From a forthcoming chapter in Medical School 2020:

“I don’t think people realize what is coming. The virus is reported to have almost a 20 percent infection rate. On the cruise ship, one asymptomatic person infected 600 people. Our health system covers about 1 million people. We have 54 ICU beds. The numbers just don’t work.” He continues: “On top of this, this will be a supply crisis. Our health system reverts back to the medieval when we don’t have common medications. Penicillin is not made in the US anymore. There is going to be a huge shortage of needles. China supplies everything, and they are shut down.” Is he stockpiling? “Oh yeah.”

This conversation occurred last week. Our anonymous hero was shadowing the radiologists.
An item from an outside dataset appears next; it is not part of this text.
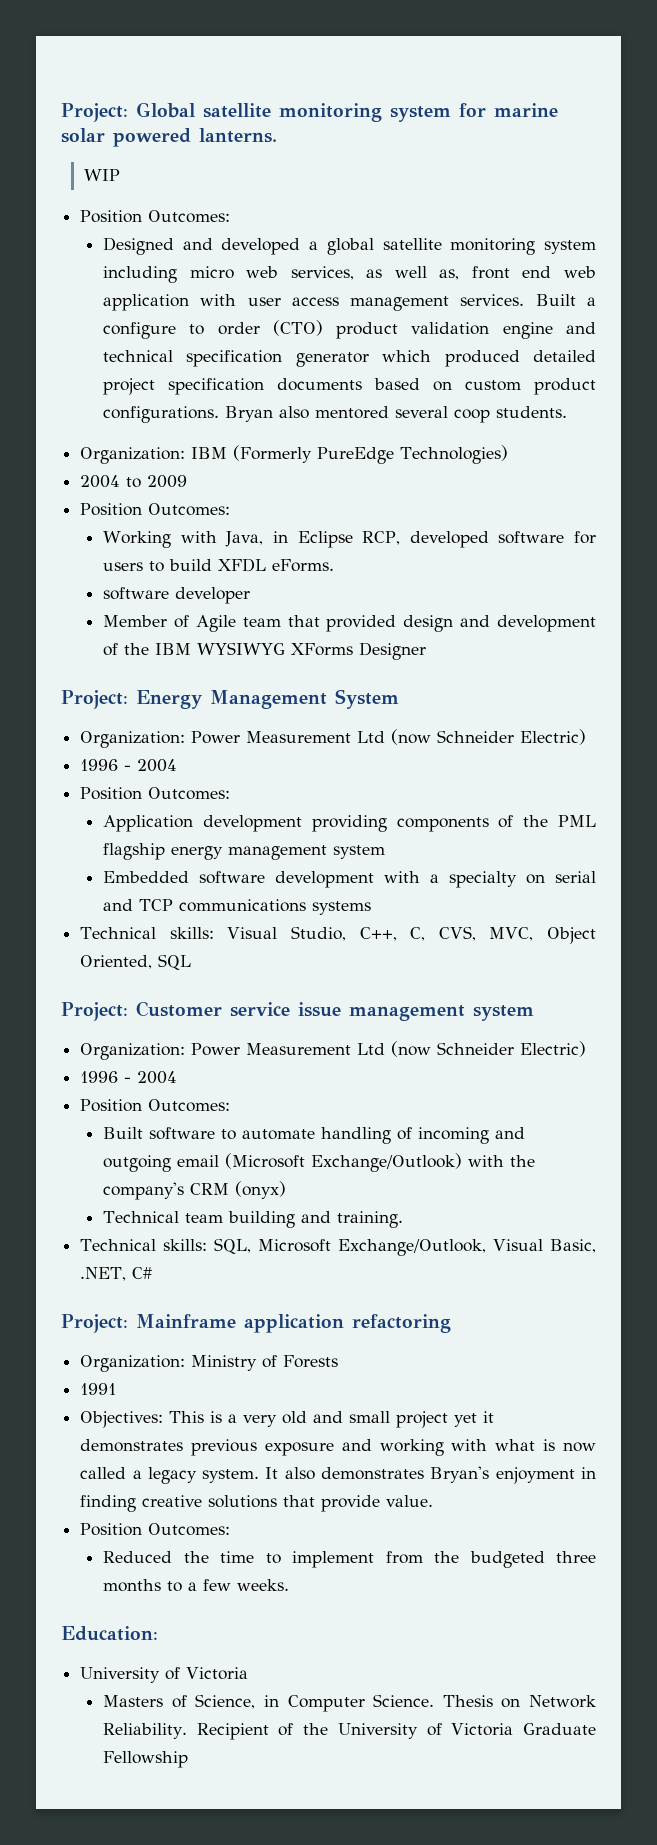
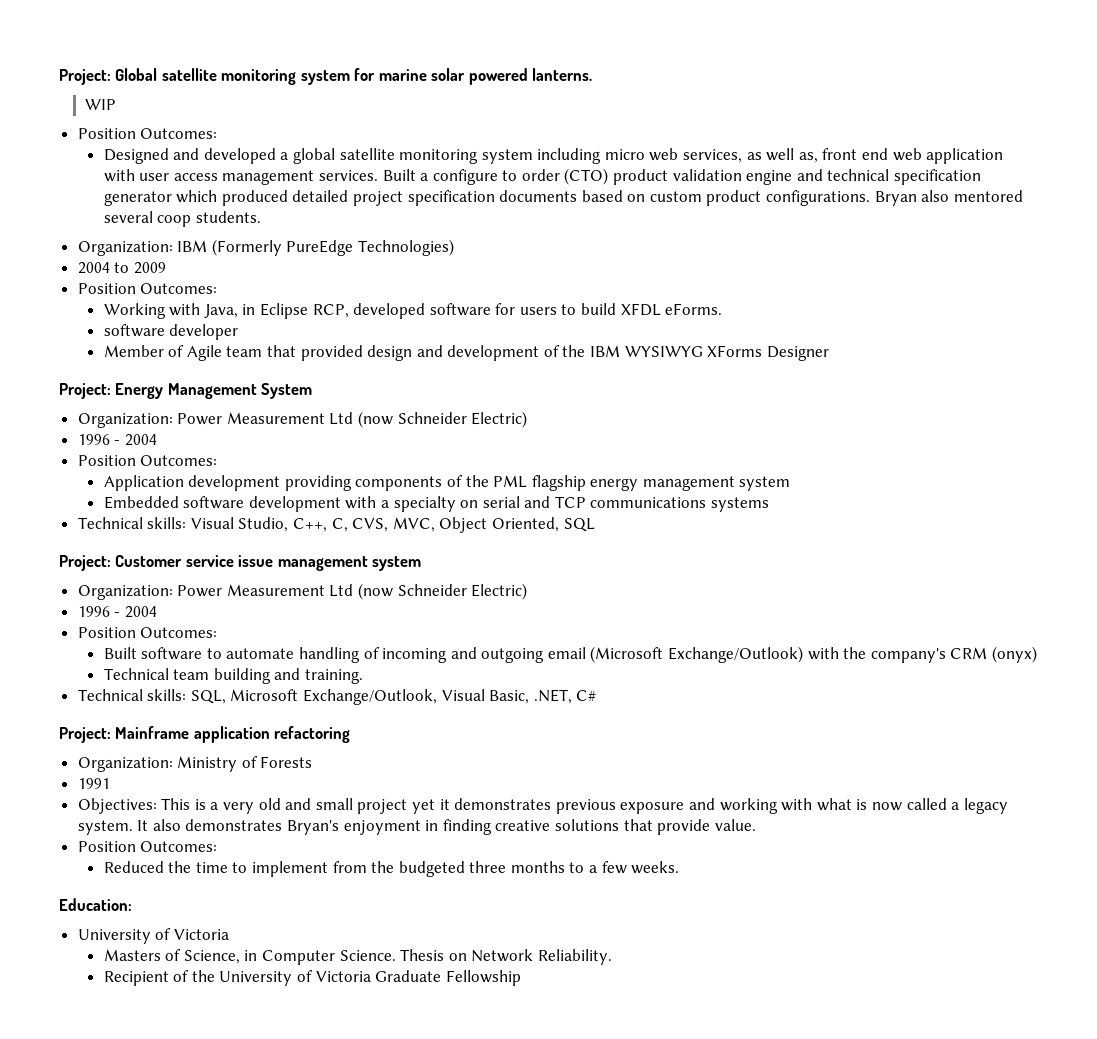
(187, 1731) none -> (612, 957) //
Separately, I was at a dinner party on Friday evening in a West LA house that Zillow estimates is worth $3.6 million. The guests on previous occasions spent about 90 percent of their time displaying their virtuous concern for others: Trump-hatred, wanting to help the vulnerable, social justice, etc. During this dinner, however, 90 percent of the conversation was about the rich white guests’ personal fears of contracting the coronavirus, whether to modify travel plans to minimize the risk, etc. (They mixed in a bit of Trump hatred by talking about how the $5 trillion/year Federal government would be powerless to do anything regarding coronavirus due to incompetent leadership by Trump and Pence. They have almost total faith in the power of the Federal government to solve problems, but only if the correct President and VP are installed at the top.)
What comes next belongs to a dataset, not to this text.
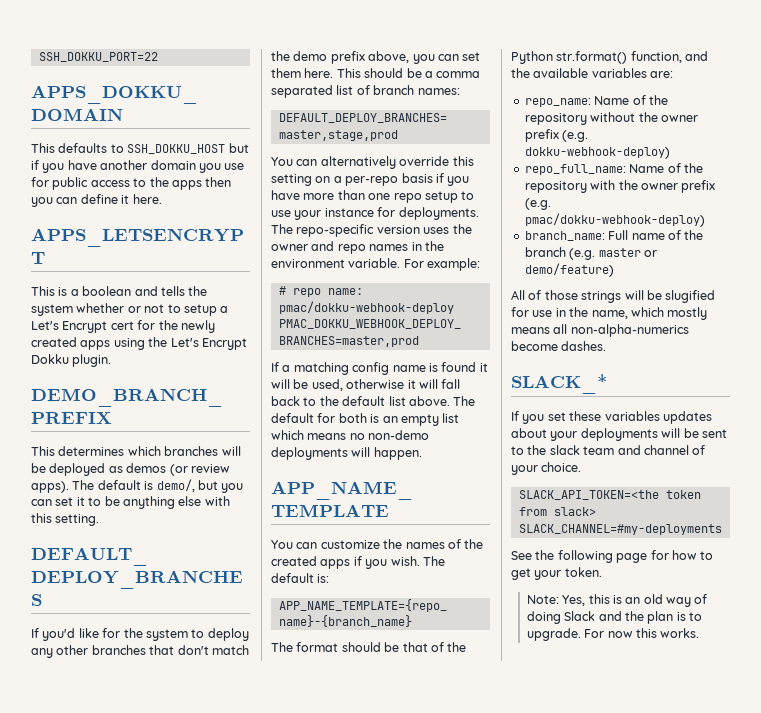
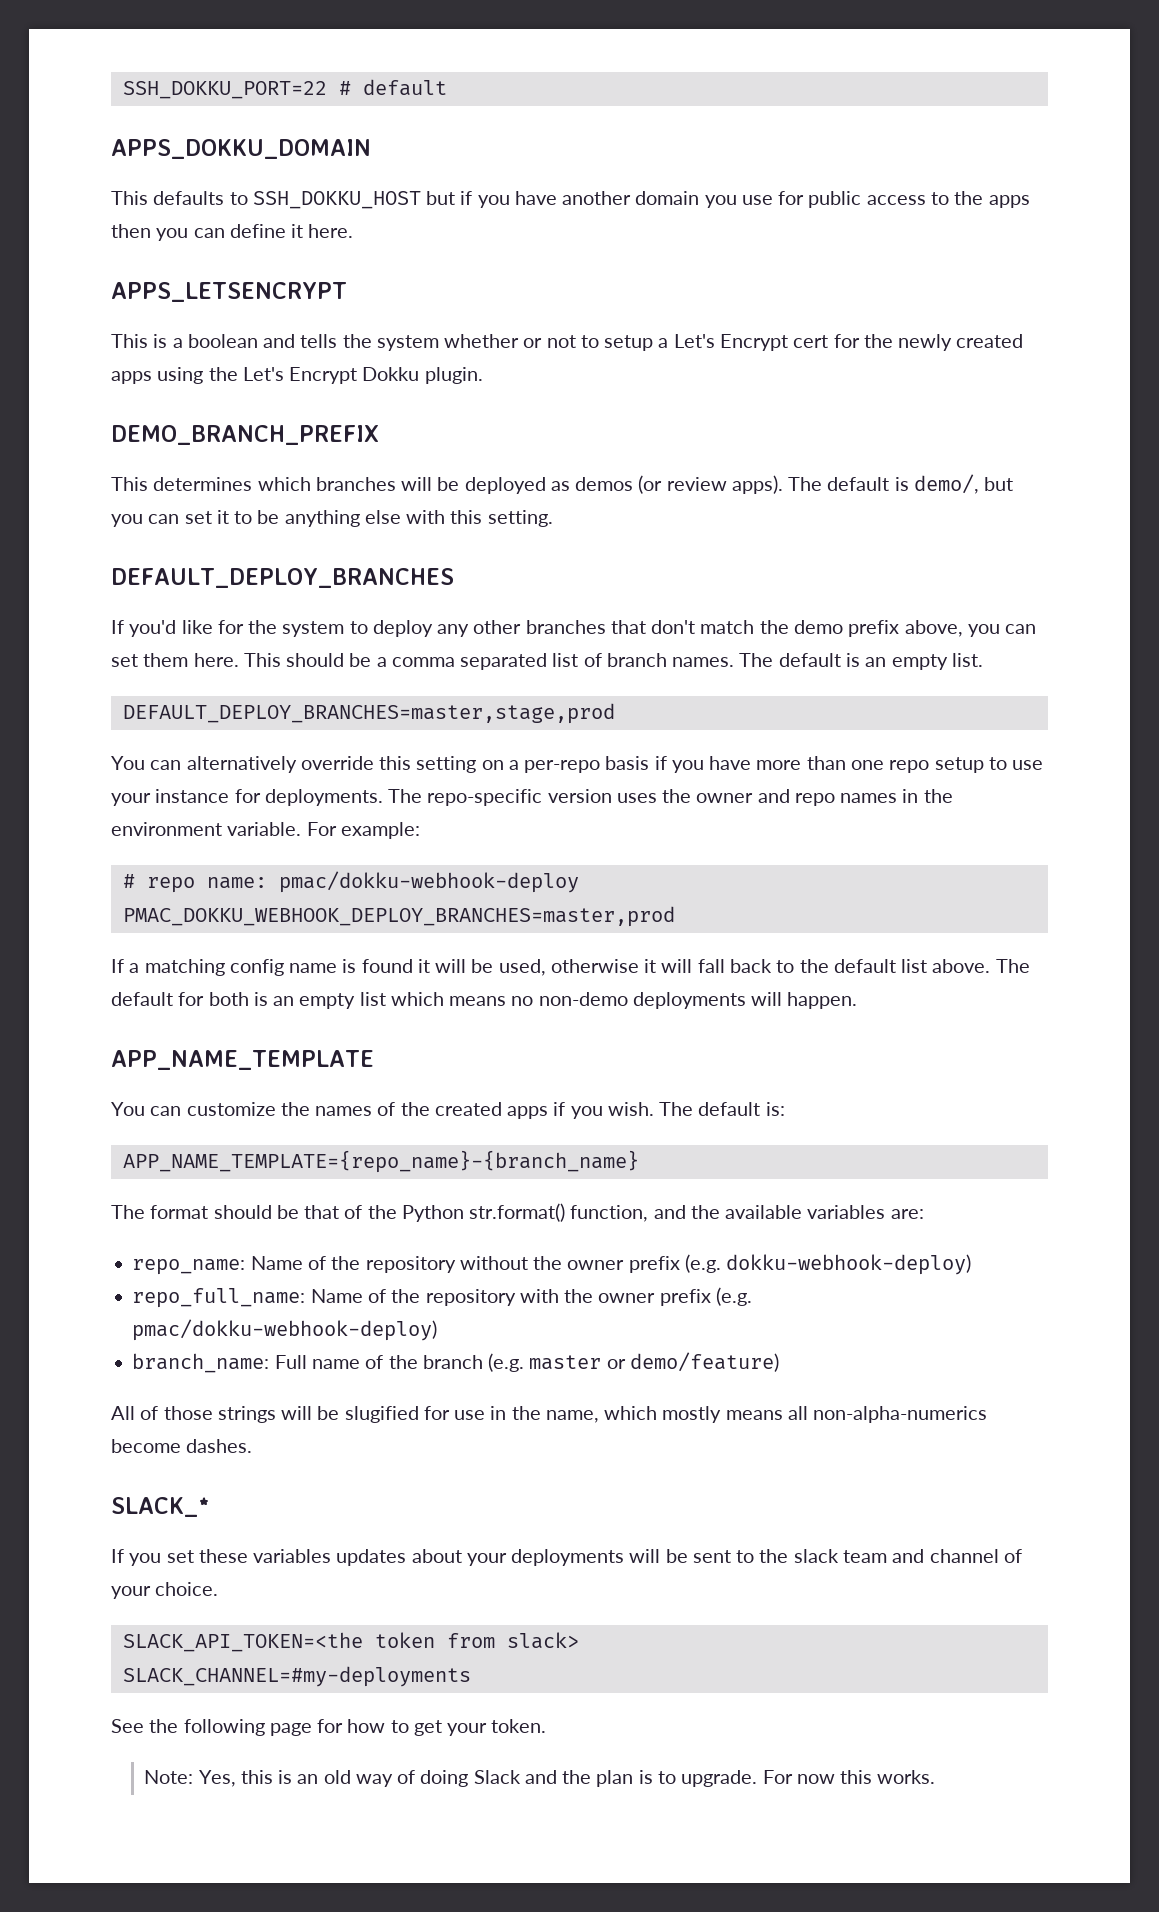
(158, 57) none -> [338,79,447,96] # default
[417,88,460,95] names: -> [672,653,983,670] names. The default is an empty list.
[At least one Bernie supporter from 2016 had moved into the Elizabeth Warren camp. To judge by the dinner crowd, Warren’s appeal is strongest to women who don’t work and feel aggrieved that some people earn and/or have a lot of money. Bernie’s message is fundamentally about optimism that a slightly tweaked government (just one little tax on billionaires!) can deliver on every American’s dream while Warren is skimming off the most resentful subset of Bernie 2016 supporters?]
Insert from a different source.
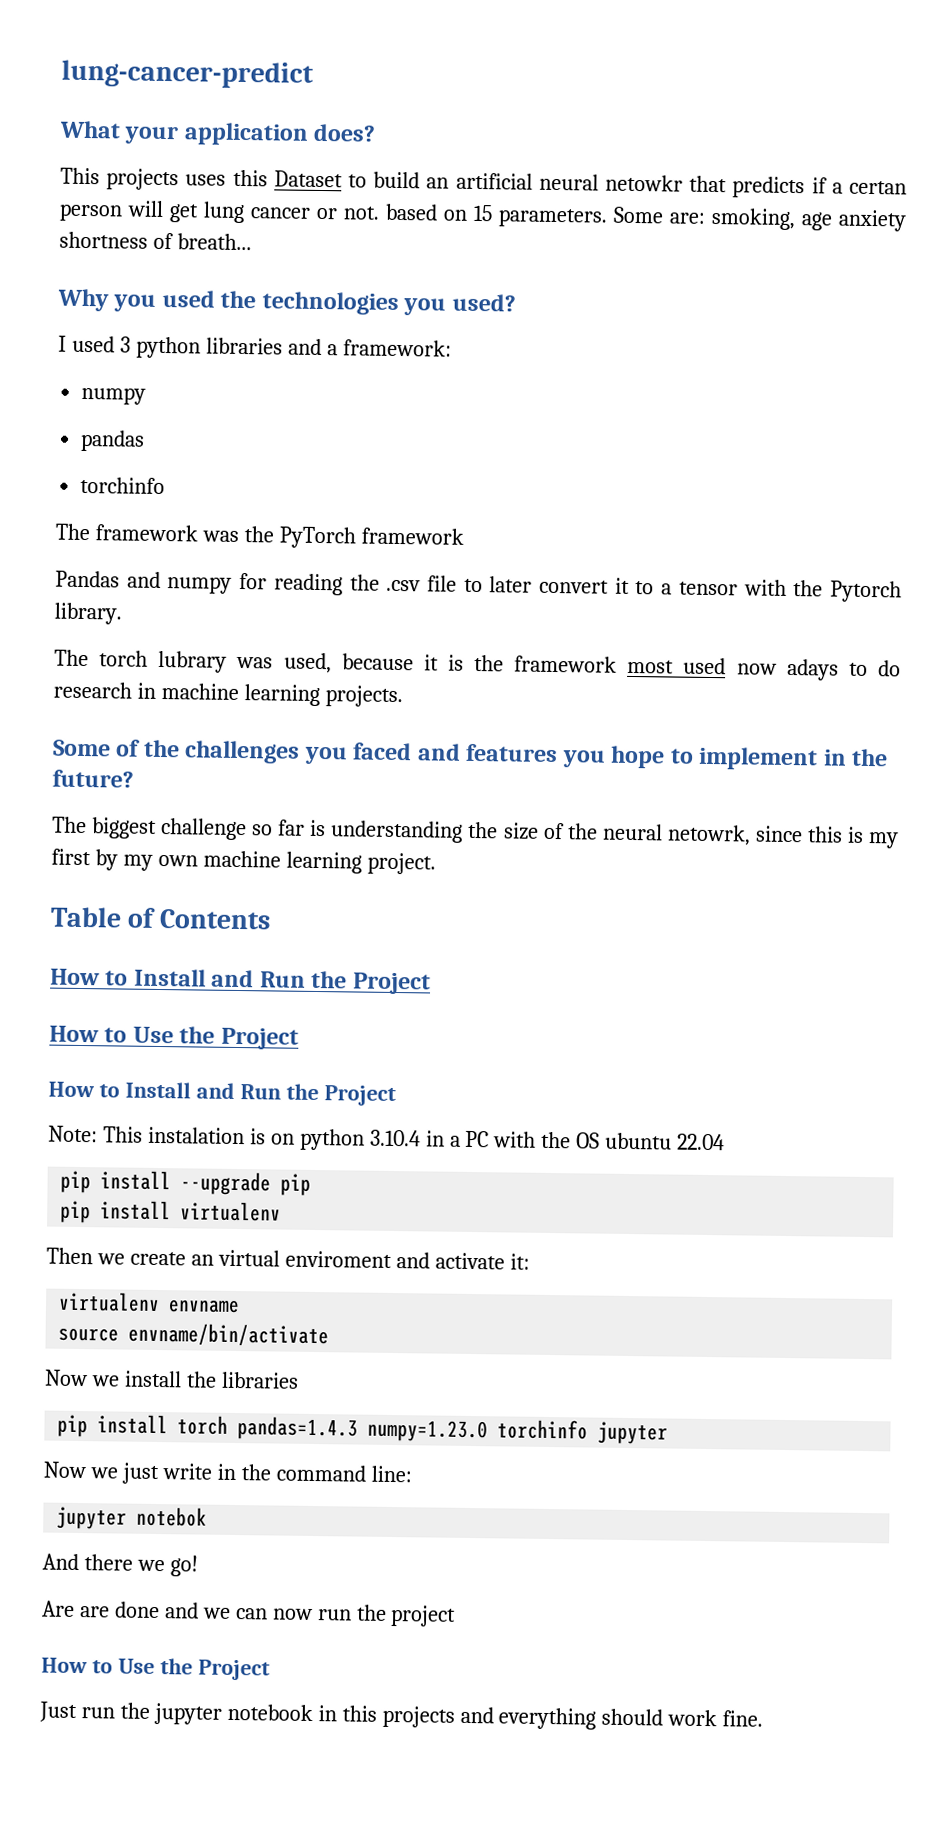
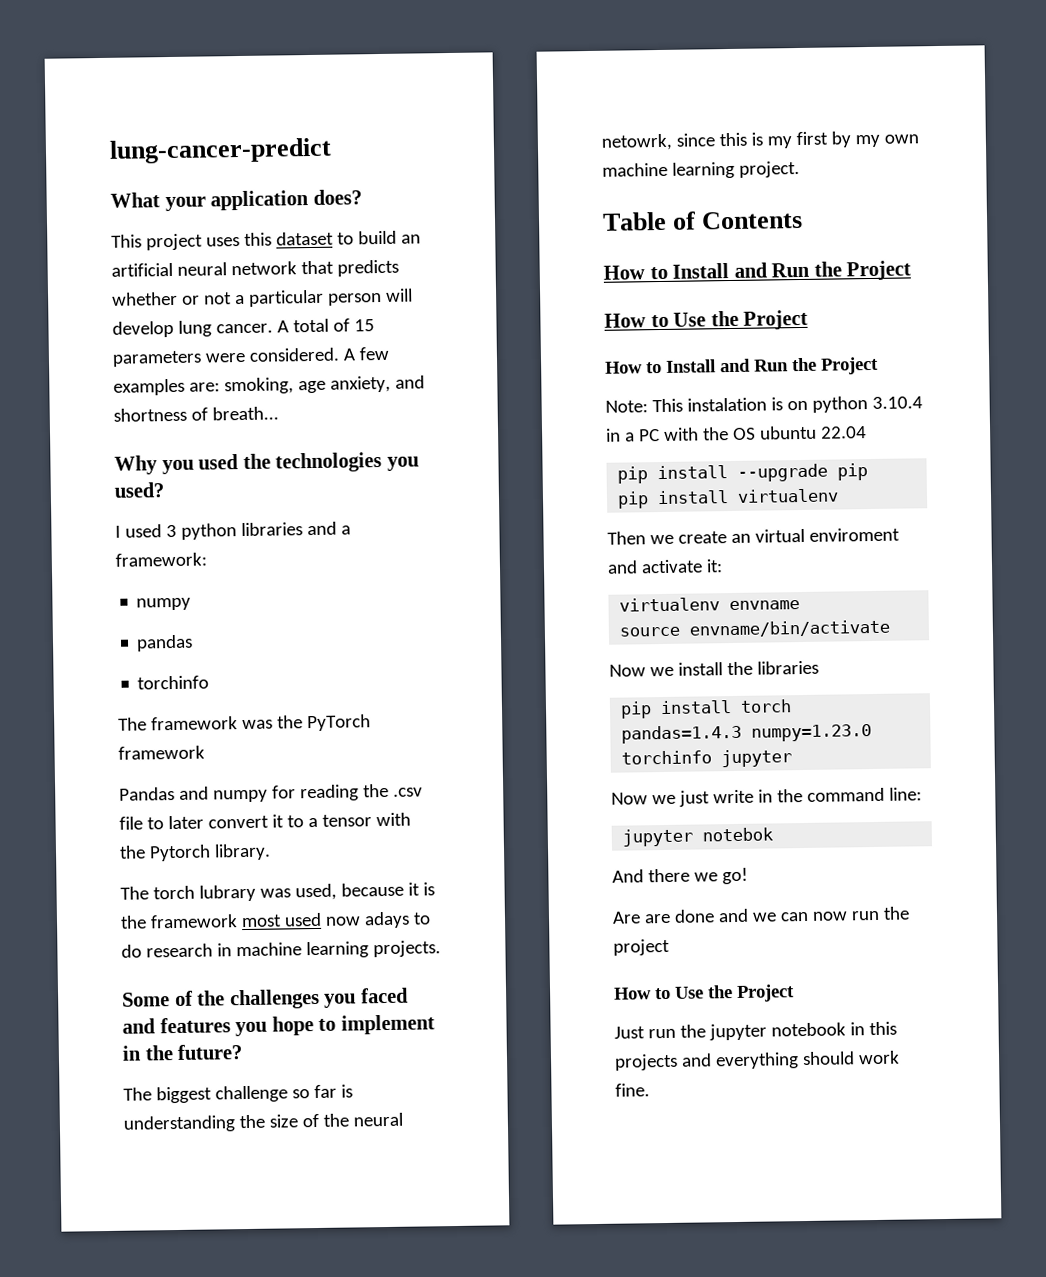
[106,168,180,191] projects -> [145,233,203,251] project
[273,170,343,188] Dataset -> [275,231,334,246] dataset
[605,174,683,192] netowkr -> [230,261,297,276] network
[811,177,908,195] [59,200,664,228] if a certan person will get lung cancer or not. based on 15 parameters. Some -> [112,288,413,307] [112,318,375,338] [112,346,389,367] [113,378,185,396] whether or not a particular person will develop lung cancer. A total of 15 parameters were considered. A few examples
[838,209,907,232] anxiety -> [329,375,425,393] anxiety, and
Given the large number of destitute people wandering around Los Angeles and/or camping on the sidewalk, I’m not too surprised that rich white people in LA have their personal welfare as Priority #1. But until coronavirus hit, there was some kind of social taboo about giving voice to this priority. Fear of death, apparently, has caused people to abandon any feeling of shame regarding selfish concern.